After a little brunch at the Biblioteca, where Morgan donated his CDs and I, my book Blossom Tales, Morgan, Jim, and I went down the mercado, where  Morgan and I did the rest of our gift buying. We ran into Natalia, who gave me the gardenias the first week we were here. It’s the third time we’ve run into her and she showed Morgan and Jim her lovely casita behind the market, while I finished choosing silver from Tasco for my sister and niece.

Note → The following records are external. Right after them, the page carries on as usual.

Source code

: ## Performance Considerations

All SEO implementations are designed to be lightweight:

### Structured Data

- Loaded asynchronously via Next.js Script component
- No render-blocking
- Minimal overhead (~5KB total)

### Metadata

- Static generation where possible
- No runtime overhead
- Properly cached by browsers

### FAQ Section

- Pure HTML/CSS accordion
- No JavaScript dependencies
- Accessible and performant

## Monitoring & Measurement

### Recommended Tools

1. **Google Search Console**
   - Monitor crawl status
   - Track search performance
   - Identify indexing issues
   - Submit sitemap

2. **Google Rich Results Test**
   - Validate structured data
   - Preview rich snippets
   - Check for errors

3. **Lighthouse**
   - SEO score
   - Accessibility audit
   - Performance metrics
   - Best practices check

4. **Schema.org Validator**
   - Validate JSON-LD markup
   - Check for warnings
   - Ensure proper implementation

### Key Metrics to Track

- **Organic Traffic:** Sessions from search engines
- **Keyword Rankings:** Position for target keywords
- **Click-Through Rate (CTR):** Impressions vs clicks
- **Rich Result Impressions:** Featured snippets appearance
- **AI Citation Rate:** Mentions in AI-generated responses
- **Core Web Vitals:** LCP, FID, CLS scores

We’ve had a great time, Morgan and I, together. And we’ve had a wonderful time with Jim. And our new friends. Tonight, we’ll eat leftovers, then I’ll meet Suzanne down at Mama Mia’s for a final goodbye. And look at the Parrochia all lit up and looking like Disneyland. Robert is already on his way home to San Fran to work, but Suzanne’ll stay the month with her kids. She asked me to stay on, but I’m ready to go home. We miss our friends and we miss Jazzabelle. Bad. Morgan and I have never both been gone for a month. Will Jazz remember us? Will our friends?